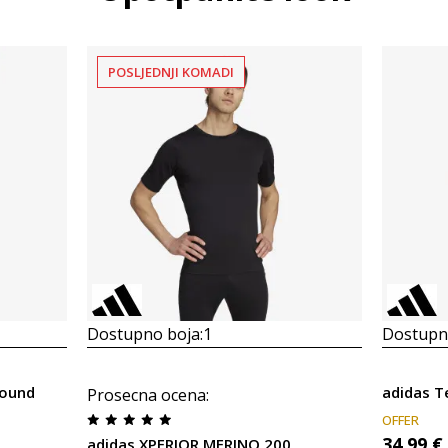
POSLJEDNJI KOMADI
Dostupno boja:
1
Dostupno
round
adidas T
Prosecna ocena
:
OFFER
34,99
€
adidas XPERIOR MERINO 200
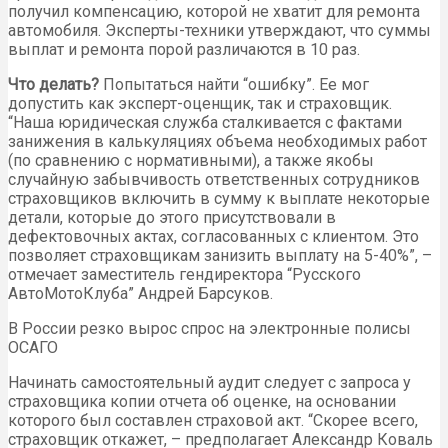
получил компенсацию, которой не хватит для ремонта
автомобиля. Эксперты-техники утверждают, что суммы
выплат и ремонта порой различаются в 10 раз.
Что делать?
Попытаться найти “ошибку”. Ее мог
допустить как эксперт-оценщик, так и страховщик.
“Наша юридическая служба сталкивается с фактами
занижения в калькуляциях объема необходимых работ
(по сравнению с нормативными), а также якобы
случайную забывчивость ответственных сотрудников
страховщиков включить в сумму к выплате некоторые
детали, которые до этого присутствовали в
дефектовочных актах, согласованных с клиентом. Это
позволяет страховщикам занизить выплату на 5-40%”, –
отмечает заместитель гендиректора “Русского
АвтоМотоКлуба” Андрей Барсуков.
В России резко вырос спрос на электронные полисы
ОСАГО
Начинать самостоятельный аудит следует с запроса у
страховщика копии отчета об оценке, на основании
которого был составлен страховой акт. “Скорее всего,
страховщик откажет, – предполагает Александр Коваль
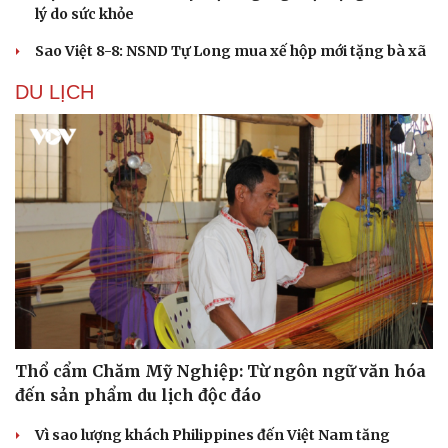
lý do sức khỏe
Sao Việt 8-8: NSND Tự Long mua xế hộp mới tặng bà xã
DU LỊCH
Thổ cẩm Chăm Mỹ Nghiệp: Từ ngôn ngữ văn hóa
đến sản phẩm du lịch độc đáo
Vì sao lượng khách Philippines đến Việt Nam tăng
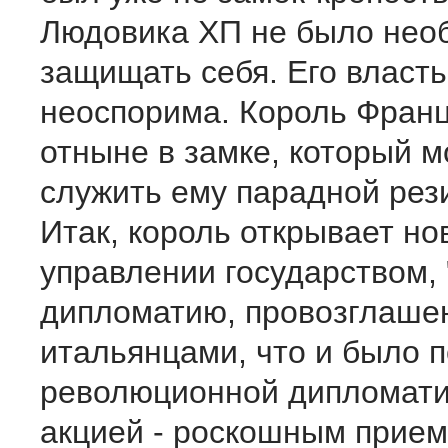
Людовика ХП не было нео
защищать себя. Его власт
неоспорима. Король Фран
отныне в замке, который м
служить ему парадной рез
Итак, король открывает но
управлении государством, 
дипломатию, провозглаше
итальянцами, что и было 
революционной дипломати
акцией - роскошным прием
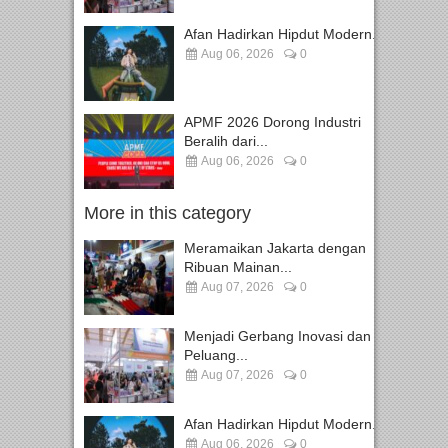
Afan Hadirkan Hipdut Modern...
Aug 06, 2026
0
APMF 2026 Dorong Industri
Beralih dari...
Aug 06, 2026
0
More in this category
Meramaikan Jakarta dengan
Ribuan Mainan...
Aug 07, 2026
0
Menjadi Gerbang Inovasi dan
Peluang...
Aug 07, 2026
0
Afan Hadirkan Hipdut Modern...
Aug 06, 2026
0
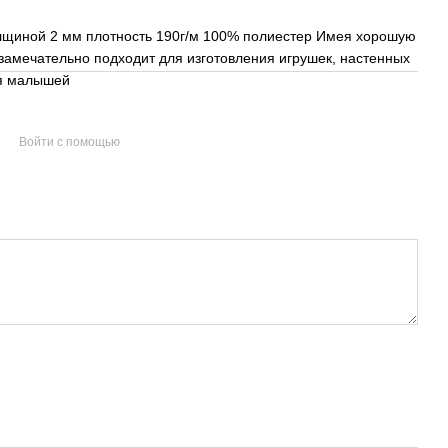
лщиной 2 мм плотность 190г/м 100% полиестер Имея хорошую
замечательно подходит для изготовления игрушек, настенных
ля малышей
Войти с помощью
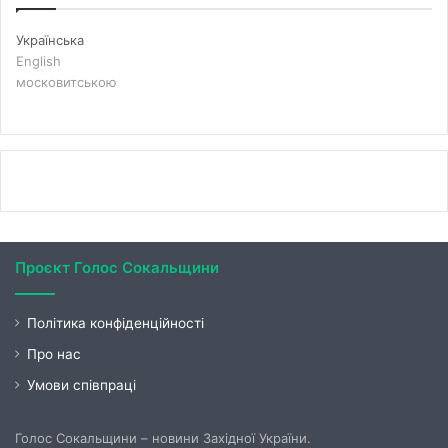
Українська
English
московитською
Проєкт Голос Сокальщини
Політика конфіденційності
Про нас
Умови співпраці
Голос Сокальщини – новини Західної України.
* * * * * * *
What you have to do: What is needed is a word-for-word copy of the records above, excluding pictures.

Solution to the problem:
POSLJEDNJI KOMADI
Dostupno boja:
1
Dostupno
round
adidas T
Prosecna ocena
:
OFFER
34,99
€
adidas XPERIOR MERINO 200
получил компенсацию, которой не хватит для ремонта
автомобиля. Эксперты-техники утверждают, что суммы
выплат и ремонта порой различаются в 10 раз.
Что делать?
Попытаться найти “ошибку”. Ее мог
допустить как эксперт-оценщик, так и страховщик.
“Наша юридическая служба сталкивается с фактами
занижения в калькуляциях объема необходимых работ
(по сравнению с нормативными), а также якобы
случайную забывчивость ответственных сотрудников
страховщиков включить в сумму к выплате некоторые
детали, которые до этого присутствовали в
дефектовочных актах, согласованных с клиентом. Это
позволяет страховщикам занизить выплату на 5-40%”, –
отмечает заместитель гендиректора “Русского
АвтоМотоКлуба” Андрей Барсуков.
В России резко вырос спрос на электронные полисы
ОСАГО
Начинать самостоятельный аудит следует с запроса у
страховщика копии отчета об оценке, на основании
которого был составлен страховой акт. “Скорее всего,
страховщик откажет, – предполагает Александр Коваль
lý do sức khỏe
Sao Việt 8-8: NSND Tự Long mua xế hộp mới tặng bà xã
DU LỊCH
Thổ cẩm Chăm Mỹ Nghiệp: Từ ngôn ngữ văn hóa
đến sản phẩm du lịch độc đáo
Vì sao lượng khách Philippines đến Việt Nam tăng
Людовика ХП не было нео
защищать себя. Его власт
неоспорима. Король Фран
отныне в замке, который м
служить ему парадной рез
Итак, король открывает но
управлении государством, 
дипломатию, провозглаше
итальянцами, что и было 
революционной дипломати
акцией - роскошным прием
Afan Hadirkan Hipdut Modern...
Aug 06, 2026
0
APMF 2026 Dorong Industri
Beralih dari...
Aug 06, 2026
0
More in this category
Meramaikan Jakarta dengan
Ribuan Mainan...
Aug 07, 2026
0
Menjadi Gerbang Inovasi dan
Peluang...
Aug 07, 2026
0
Afan Hadirkan Hipdut Modern...
Aug 06, 2026
0
лщиной 2 мм плотность 190г/м 100% полиестер Имея хорошую
замечательно подходит для изготовления игрушек, настенных
ля малышей
Войти с помощью
Українська
English
московитською
Проєкт Голос Сокальщини
Політика конфіденційності
Про нас
Умови співпраці
Голос Сокальщини – новини Західної України.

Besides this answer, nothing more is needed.